## Exercises to complete
- a) In the guest interview tips, what follow-up question is suggested for drawing out a guest's feelings about an award they won?
- b) Please write the next part of the guest interview tips, picking up after their last sentence.

## Selected text
----------

Posted on / by Britt / in Video marketing, Digital Marketing, Marketing

7 Ultimate Guest Interview Tips for Business Owners

If you are one of the many business owners who have decided to launch a podcast or stream a show on Youtube, Facebook, Instagram, or some other digital platform so you can grow your brand, you might want to feature guests on your show. Having a video content strategy that includes guests can be a great way to increase your reach by tapping into the network that follows your guests. 

This is especially true if you select popular, well-liked guests and have an established fan base that matches the audiences you want to target. Featuring guests like customers, employees, or personalities who are just plain entertaining or engaging to your fans is beneficial, too, even if they are not as well known. 

Your audience may find your videos more attractive if they see you interacting with another person on camera, rather than just talking into it by yourself. While selecting the right guests because of their popularity or potential interest to your target audience is essential, it is equally crucial to make the most out of your guests’ participation by interacting with them in a way that puts on a good show. 

Creating and executing an interview strategy that engages viewers can be a challenge if you are a business owner with no formal training, but it doesn’t have to be. Here are a few pro tips you can use to make your conversations more interesting on camera.


Warm-Up With Easy Guests

If you are like most business owners and don’t have any formal training in show business or journalism, the first thing you should do is hone interview skills by selecting guests who are easy to talk to. Make a list of potential guests who are popular or could be interesting to your target audience, and start with the ones that you are more likely to be comfortable with on or off-camera.

For instance, you could start by interviewing people on your list who are friends, family, or people you know very well. You can also prioritize guest appearances by people who are outgoing and have a lot to say over shy people. This will make it easier to have smooth conversations as you experiment with using interview techniques.


Ask Open-Ended Questions

One way to facilitate an interesting on-camera conversation is to focus on asking open-ended questions that invite your guests to give detailed answers. For example, rather than asking questions like, “Is it true that you recently won an award?” you can ask, “I heard that you recently won an award; can you tell us about it?”


The first question is close-ended and gives your guest the option to stop at a yes or no answer–boring! The second question is more likely to provoke your guest to answer the question with a story and, if you are lucky, they may even respond with some emotion. If they don’t do it on their own, you can always draw some feelings out by asking follow-up questions such as, “How did that make you feel?”


Ask Reflection Questions 

Inviting your guest to reflect on what they share can be a simple way to milk a story or insight they may have shared by adding some drama. Asking how they feel about something is a simple reflection question you can throw in as your guests describe experiences. 

You can also ask questions like “Did this surprise you? Why?”, “What did you think/hope/fear would happen?” or “When X happened, how did you feel/think?” Reflection questions may catch your guests off guard a bit, and they may even pause to think for a moment. Don’t be afraid of the silence. Embracing a dramatic pause can add some exciting momentum to your video and build up anticipation for your viewers.

----------

## Given material
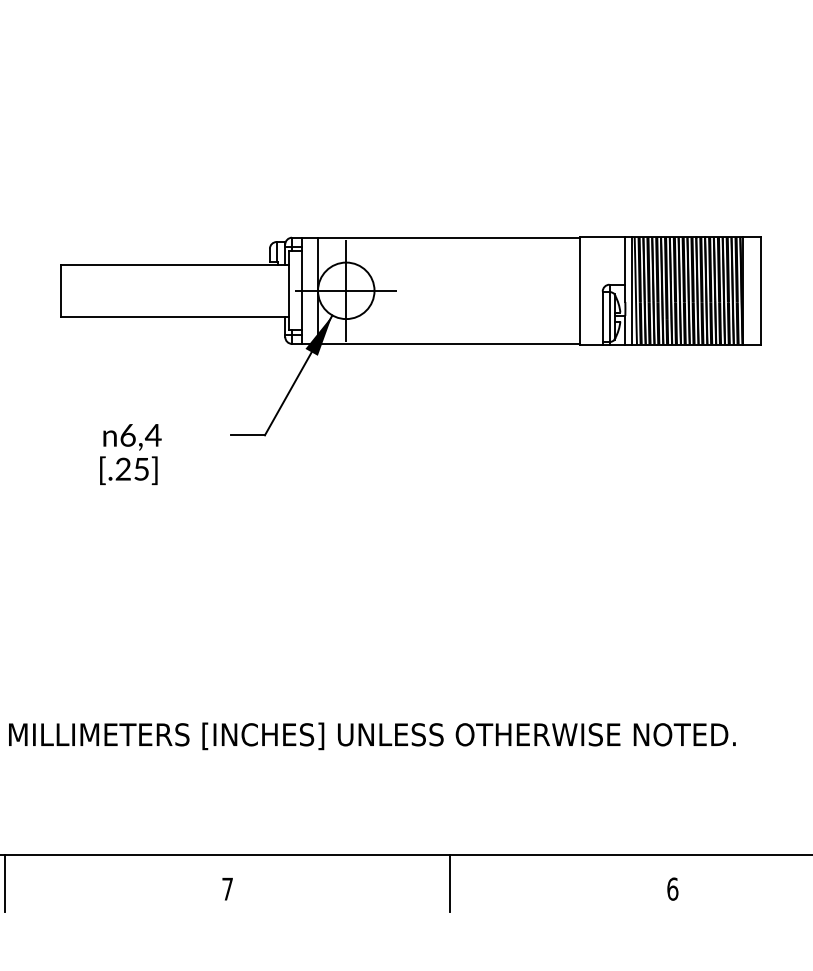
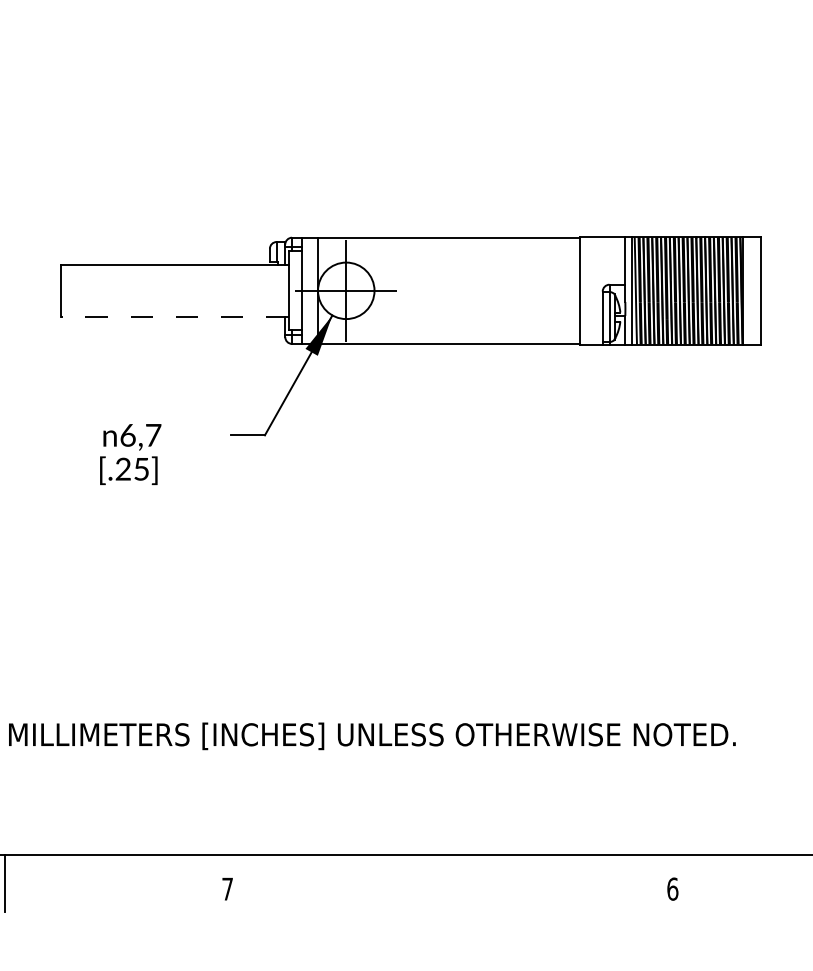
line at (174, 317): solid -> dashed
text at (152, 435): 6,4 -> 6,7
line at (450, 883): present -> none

----------

## Set of answers
- a) "How did that make you feel?"

- b)
Avoid Guests Answering Questions Off-Camera

This one is tricky. Many guests will ask that you send them questions ahead of time, but you should avoid doing that if it’s at all possible. When people have too much time to think about or prepare answers, you are more likely to lose the energy that comes with hearing and answering a question for the first time. 

Viewers respond well to energy and emotion on camera. When a guest has had too much time to prepare the answers they will give, they may be less likely to display emotion because they will be concentrating more on reciting the answers they have prepared. Sending them the questions before the interview or even rehearsing answers right before the show can make for a very flat interaction on camera. 


If your guests are nervous or are afraid of surprises and request a list of questions, you can offer them bullet points of the topics you want to discuss as an alternative. This way, they can prepare for the show without eliminating the benefits of reacting to questions on camera with all of the benefits of spontaneity. 

Suppose your guests insist on receiving the questions ahead of time. In that case, you can always try to sprinkle in some surprise reflection questions in between to add spontaneity while sticking to the original questions.


Ask Questions You Already Know The Answers To

There are many benefits to asking questions that you already know the answer to, that many business owners miss because they feel silly for asking. The key to leveraging this tactic is to be strategic about asking so you don’t appear ignorant. For instance, asking questions about things that are common knowledge may not be ideal. However, asking questions that you know the answers to, but your audience may not know the answer, can make for an exciting dialogue. 

Remember that the whole point of interviewing your guests is to inform and/or entertain your audience, not yourself. Don’t limit the conversation to your interests. Ask questions about things that will inform and engage your audience, even if you have heard it all before. Ask your guests questions about interesting topics on camera, even if you already know what they will say.


Help Your Guests Tell Your Story

Some guests are naturally better storytellers than others. If you are interviewing a guest who is struggling to share, who gives you short answers, or is just not interesting, you can help them by asking questions that guide their responses along with an interesting storyline. 

If they seem stuck or at a loss for words, you can simply ask them is, “What did you do next?”. You can also give them a break to collect their thoughts and, at the same time, inspire them to talk more by sharing something about yourself that relates to their story and makes them feel more comfortable. This one comes in handy if the energy is entirely flat, and you want to rekindle it with your own energy before throwing the conversation back to them. 


For example, you can say something like, “That reminds me of when I experienced X, and I felt ____, was it the same for you? How did you feel?”. You can also repeat their answers back to them, but in your own words, in a way that you think points out the key parts your audience would like to know. 

For example, suppose your guest is rambling. In that case, you can politely interrupt them with a statement like, “Let me get this straight; what you are saying is ____.” Then you can follow it with an emotional response like “Wow! Unbelievable!” or some other appropriate label. Then transition the story back to them with a question that keeps the story going like “What happened after that?” or a reflection question like, “What did you think was going to happen?”.

Challenge Your Guests To Correct You

Once you get comfortable with the tactics above and feel good about your interview skills, you can test this last hack, but please proceed with caution. This hack can be a great way to get people to express themselves, but it can also backfire if you are not tactful. 

If you have a guest who is not engaging with you, is extremely shy, too monotonous, or simply not “performing,” try repeating back something they said in an incorrect yet reasonably believable way or mislabel a statement they made. When people feel misunderstood, their natural response will be to correct you. That can help bring the energy level of the conversation up a notch or two. The danger here is that you don’t want to cross the line and misrepresent or offend someone.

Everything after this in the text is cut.